Begrudgingly, Paco concedes transforming into a hyper-masculine and overly confident drug-dealer to deliver a short monologue. Unimpressed, the older man demands to see it again.  It’s an uncomfortably humorous scene that sets the stage for a nesting doll of performances inquiring about Mexican pop culture’s infatuation with vicious criminals. 

Even if none of the characters in Fauna can remember Diego Luna’s name, Narcos remains the pinnacle of this commoditization of violence. The on-screen allure around cartel bosses seems to have allowed people to disassociate them from their real-life brutality. Pereda avidly pokes fun at this strange phenomenon throughout this forked gem. 

First, Paco and Luisa (Luisa Pardo)—she is also an actor—arrive at a small town, after getting slightly lost and worrying about how dangerous the area may be. That concern points back to the lawlessness that reigns in parts of the country as a result of the drug war. Luisa’s brother Gabino (Gabino Rodríguez) has also come to visit. In this half of the narrative he sports a buzz cut and a combative attitude. That will drastically change. 

Testing our threshold for his intentional awkwardness, Pereda doesn’t look away from tonally dry and often confrontational interactions. Cinematographer Mariel Baqueiro’s measured shots, which often go from static to minimal camera movement, offer a front-row seat to witness some of the artifice within the artifice materialize right in front of our eyes: actors playing actors acting in a frame story and in an another story within that. 

As Luisa practices the lines of a daughter-mother scene with her own mother (Teresa Sánchez, memorable recently in The Chambermaid), the exchange turns almost self-referential. An anguished Luisa, in the foreground of the tight frame, listens to her mom read the text from the point of view of the daughter condemning the story’s mother. It’s a fascinating and layered exercise in shifting perspectives that repeats elsewhere in the film and showcases the three main actor’s adroitness for subtle and sometimes immediate tonal adjustments.  

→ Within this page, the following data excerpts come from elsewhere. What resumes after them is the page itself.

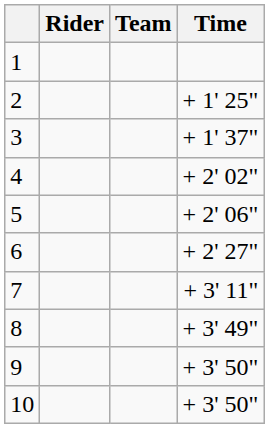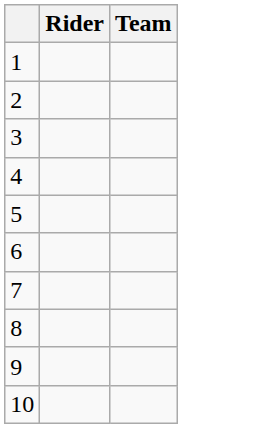- column: Time | + 1' 25" | + 1' 37" | + 2' 02" | + 2' 06" | + 2' 27" | + 3' 11" | + 3' 49" | + 3' 50" | + 3' 50"
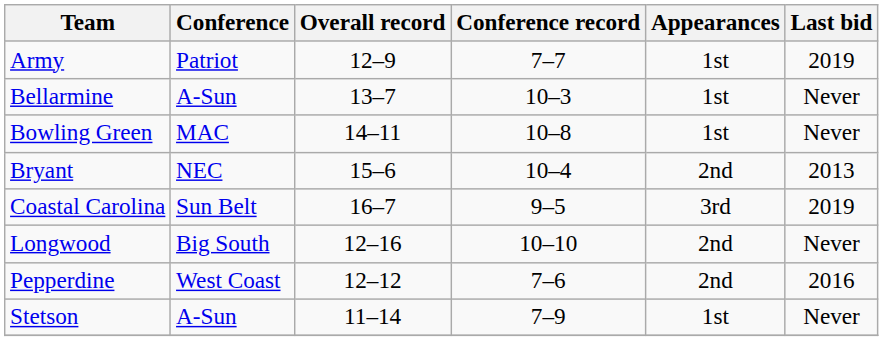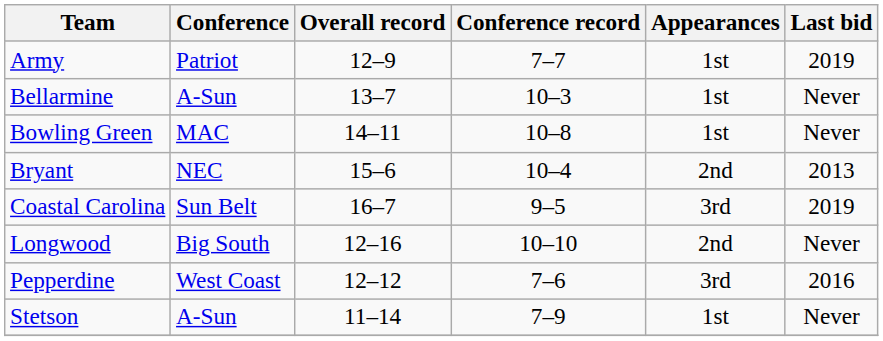Pepperdine | Appearances: 2nd -> 3rd
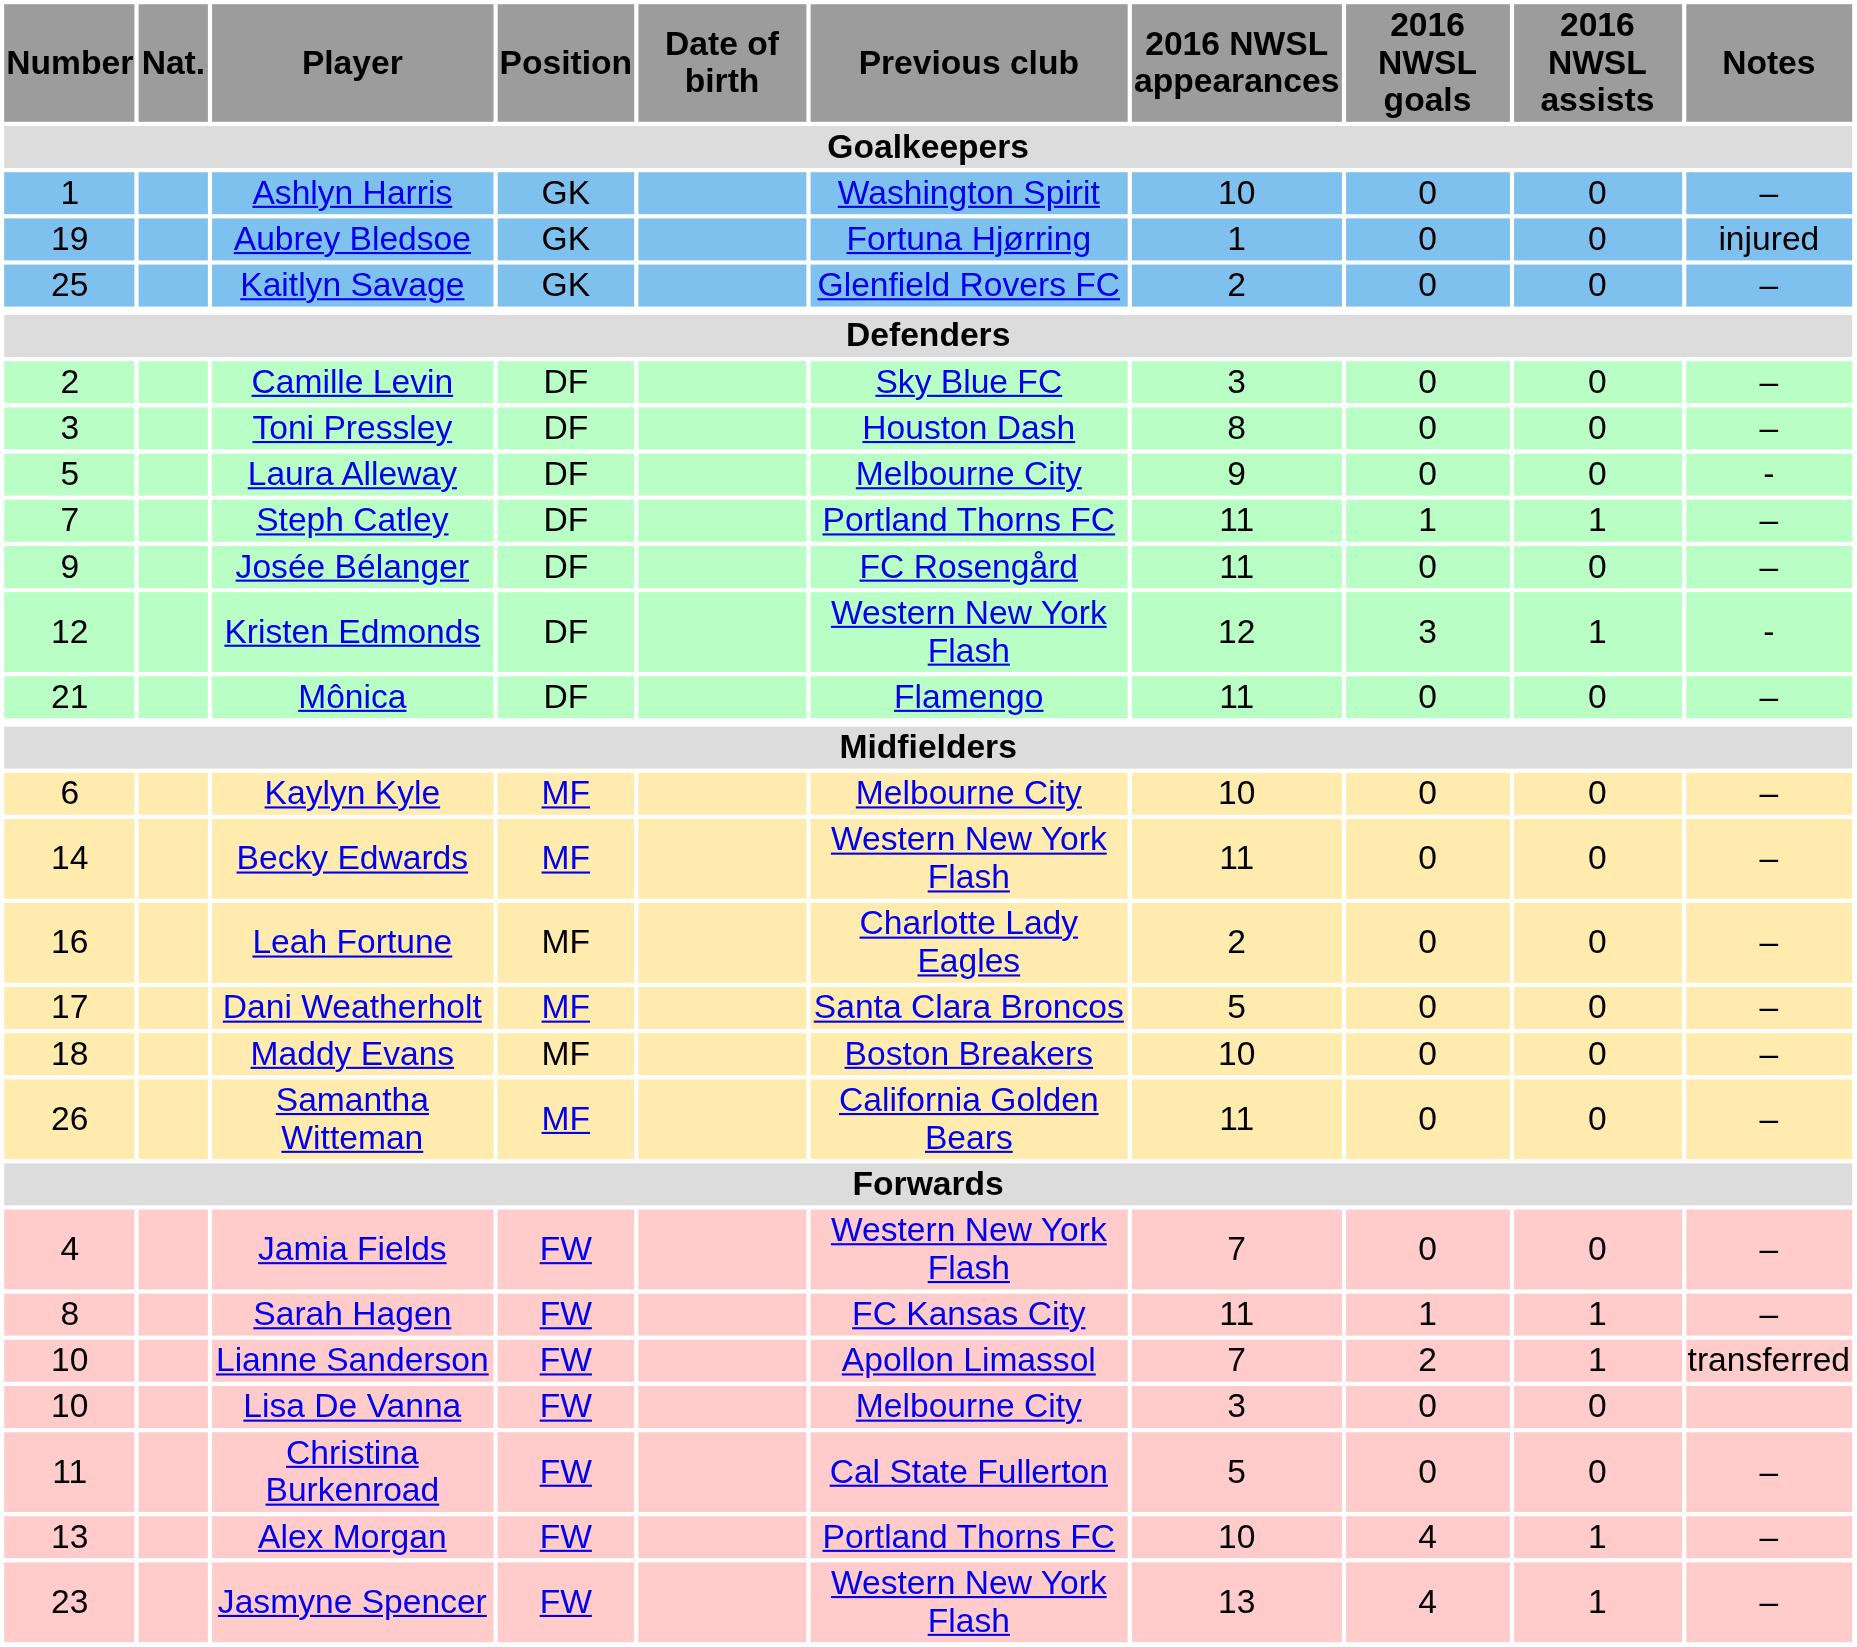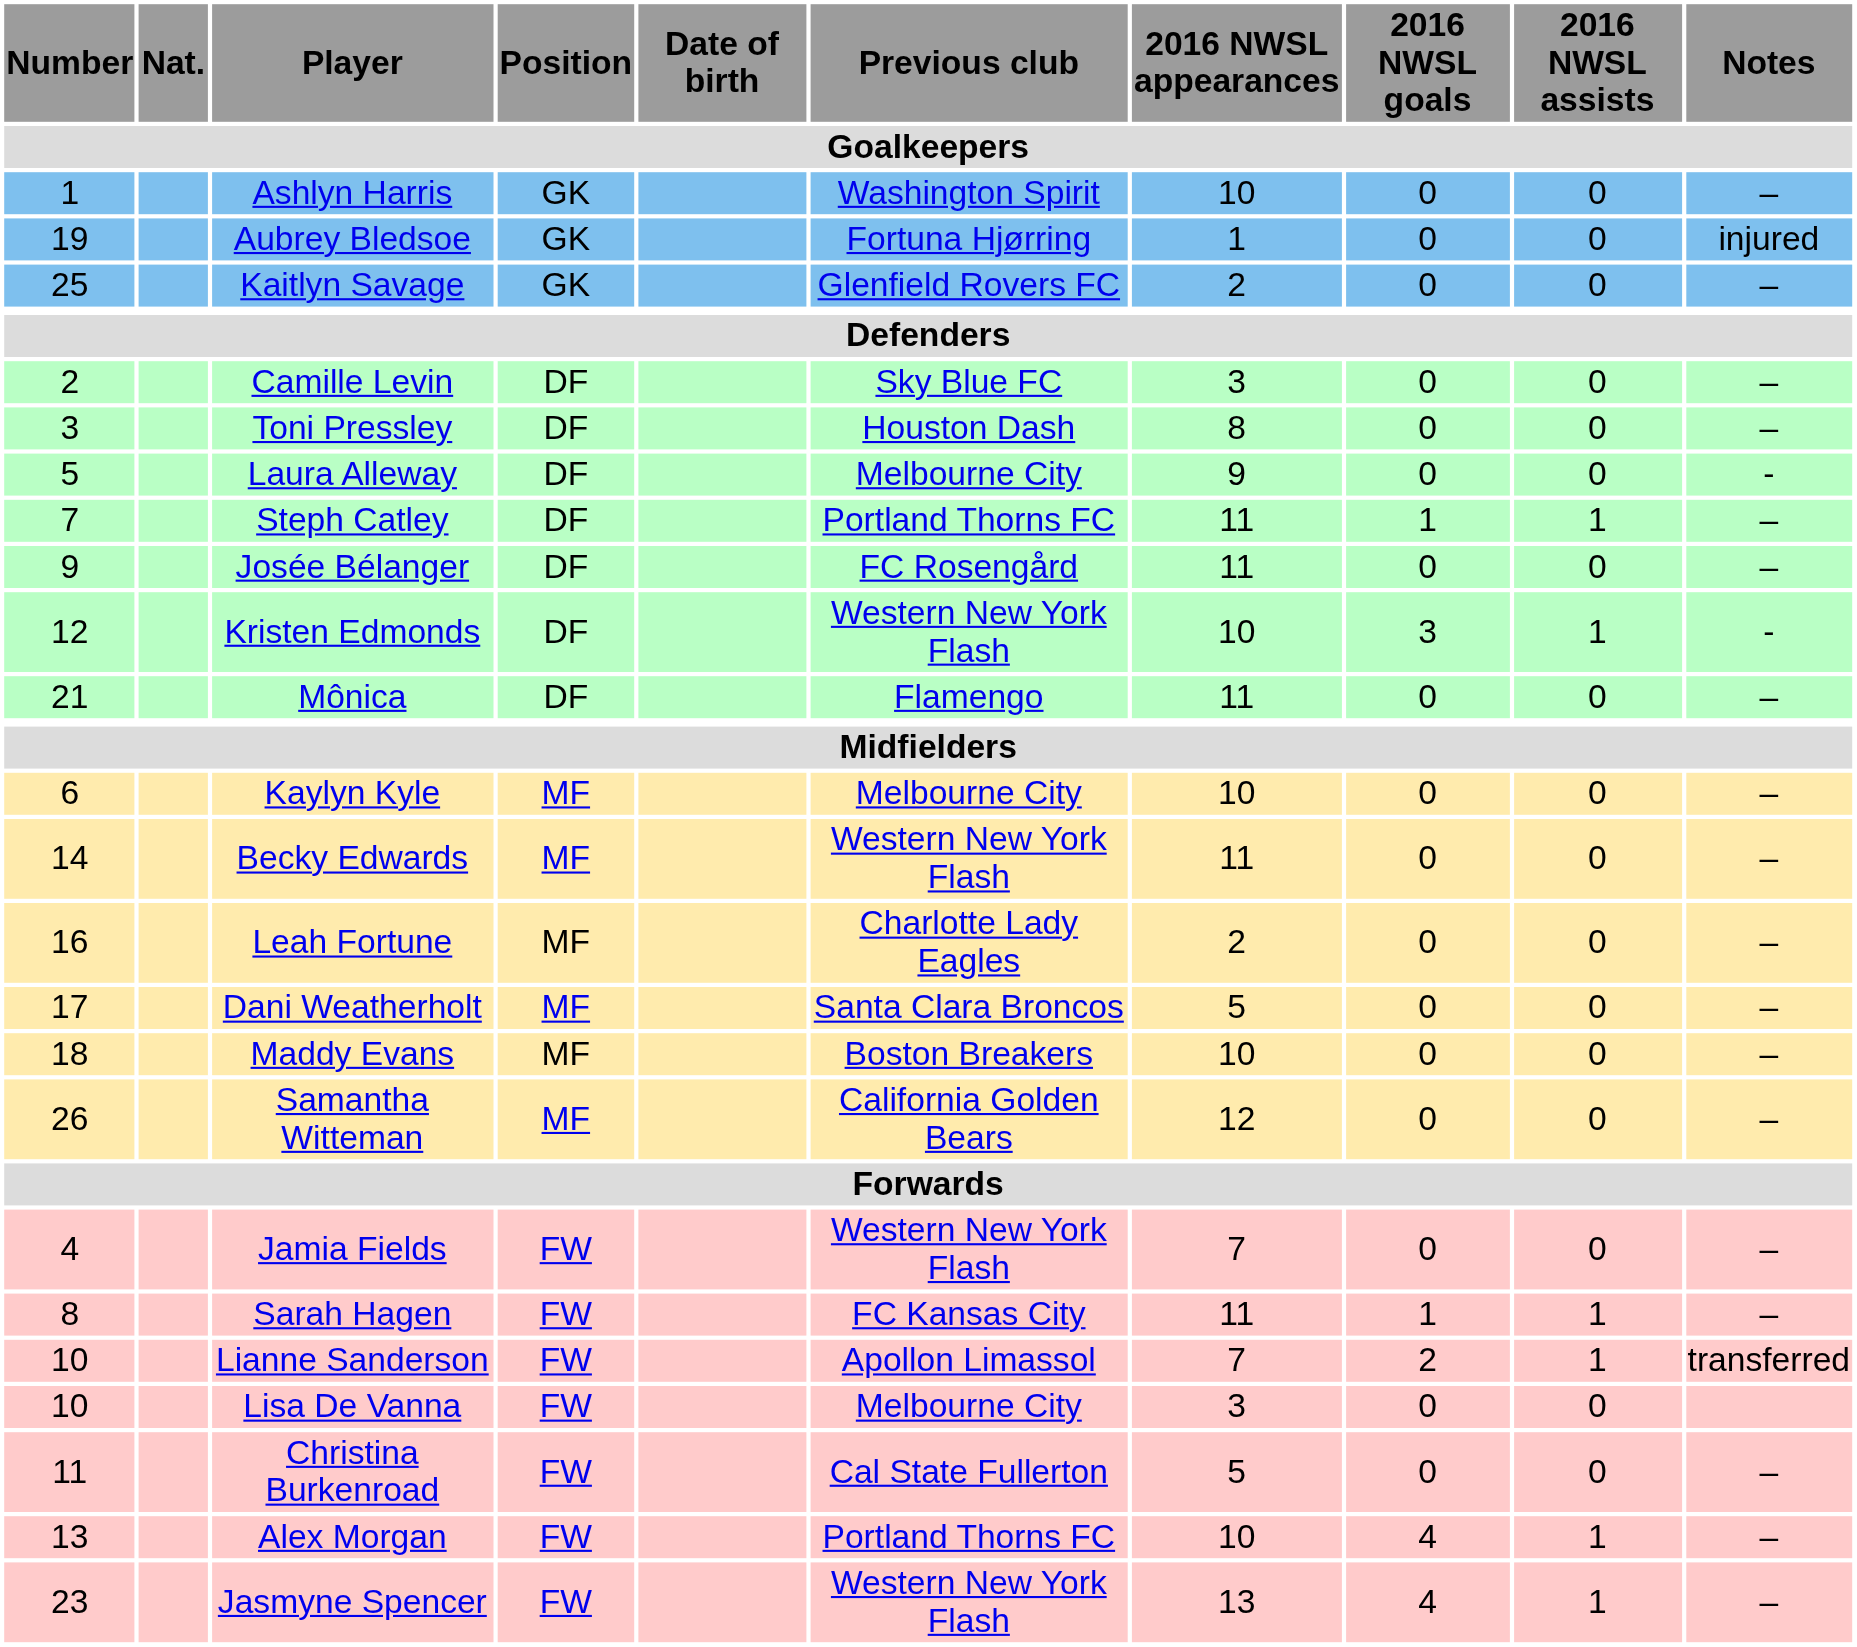Kristen Edmonds | 2016 NWSL appearances: 12 -> 10
Samantha Witteman | 2016 NWSL appearances: 11 -> 12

Like its astute title, which references part of the duality of living organisms in nature, Fauna has a complementing second half that brings to life a book Gabino is casually reading. Inside this new narrative imbedded in the original, Gabino, now with longish hair, plays a man looking for a mysterious figure in a desolate town. Here, Luis and Gabino go from being siblings to strangers, and eventually to acquaintances acting out a potential meeting that will thrust Gabino into yet another narco-related subplot. Incessant smoking is the only constant in the transition. 

Among the trio of actors operating with finely tuned emotional variations and minimal props or physical modifications, Rodríguez gets the juiciest arc. His role probes our biases to discuss the assumptions others make about us—about the characters we play in the collective story—based on dangerous preconceptions. When Gabino is accused of breaking into a guest’s room, he demands to know the exact words the alleged victim used to describe him that would immediately mark him as the culprit. 

Uninterested in linear storytelling with clear outcomes and demarcations between the parts that comprise the feature, Pereda expands the concept of performance beyond what those formally trained do on a stage or in front of a camera. With understated finesse, Fauna observes how our personalities mutate depending on which facet of our lives we are facing, what we want to project, who we want to manipulate, and how we want to be perceived. We take on whatever character works best for the occasion, not unlike animals adapting to fluctuating conditions. 

Fauna screened at the 58th New York Film Festival.